3. The flatness detection method for a road base according to claim 1, characterized in that: In said S2, step S21 is included: classifying the surface layer damage types across multiple detection blocks into pumping, cracks and rutting, wherein the cracks include longitudinal cracks, mesh cracks and transverse cracks.
4. A flatness detection method for a road base according to claim 3, characterized in that: In the S2, step S22 is also included: drawing a distribution thermodynamic map of the surface layer damage types in the inner arc zone, the transition zone and the outer arc zone.
5. A flatness detection method for a road base according to claim 4, characterized in that: In said S4, step S41 is included: using ground penetrating radar, infrared thermal imager and laser profiler to detect the base layer below the concentrated area of the distribution thermal map of damage such as pumping, cracks or rutting on the asphalt surface layer.
6. The flatness detection method for a road base according to claim 5, characterized in that: In the above S4, step S42 is also included: dividing the damaged area of the surface layer into nine squares around it, and labeling each area in the nine squares in sequence.
7. A flatness detection method for a road base according to claim 6, characterized in that: The nine areas in the nine-square grid are detected and recorded respectively.
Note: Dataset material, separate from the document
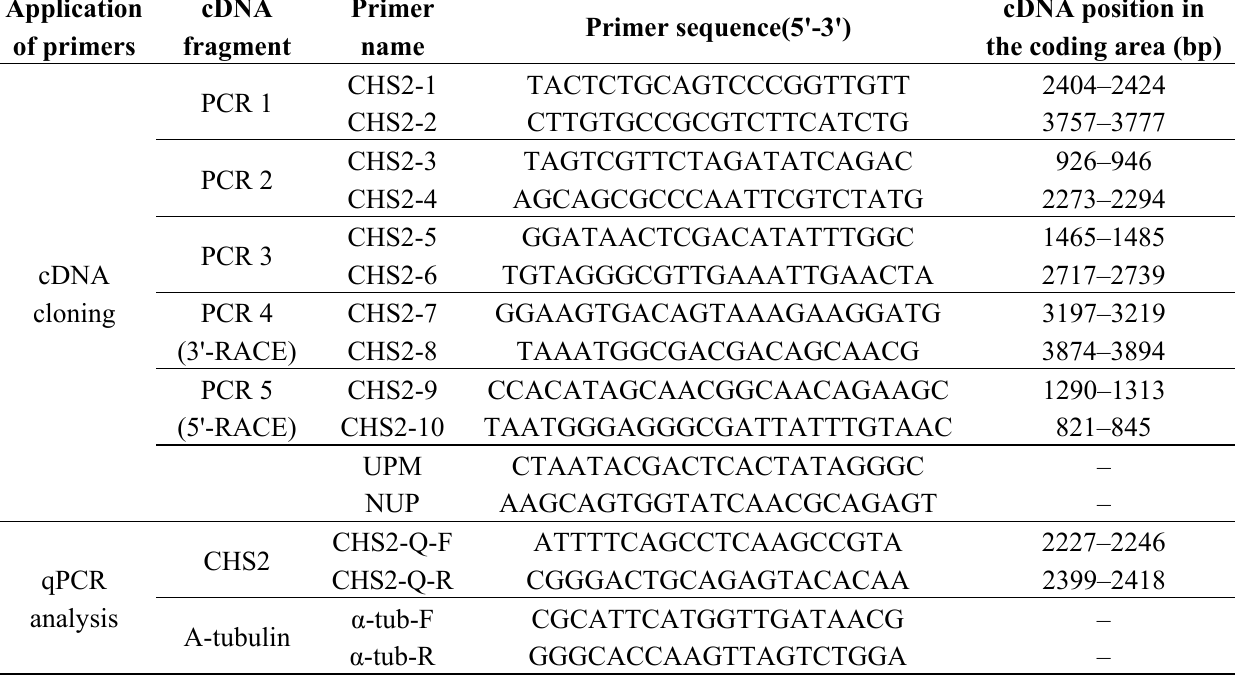
Table 2. Primers used in this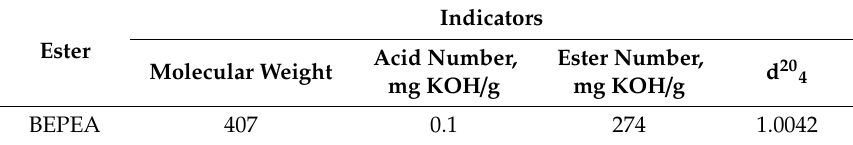
Table 2. Physicochemical properties of butoxyethyl phenoxyethyl adipate (BEPEA). Indicators Ester Molecular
8. A flatness detection method for a road base according to claim 6, characterized in that: In the S5, step S51 is also included: calculating the matching degree between the damage and the base layer problem: Where: M: matching degree; W Di : The weight of the i-th type of surface layer damage; S Di : Correlation score of surface layer damage type and subgrade problems; W Ti : The weight of the result of the i-th detection device; S Ti : Compliance score of the detection result with the grass-roots problems.
9. A flatness detection method for a road base according to claim 1, characterized in that: The method also includes step S6: when the base layer damage type is determined to be a base layer elevation error according to the surface layer damage type and the equipment detection result, the road surface layer is removed to expose the road base layer, the road base layer is detected and elevation error data is obtained.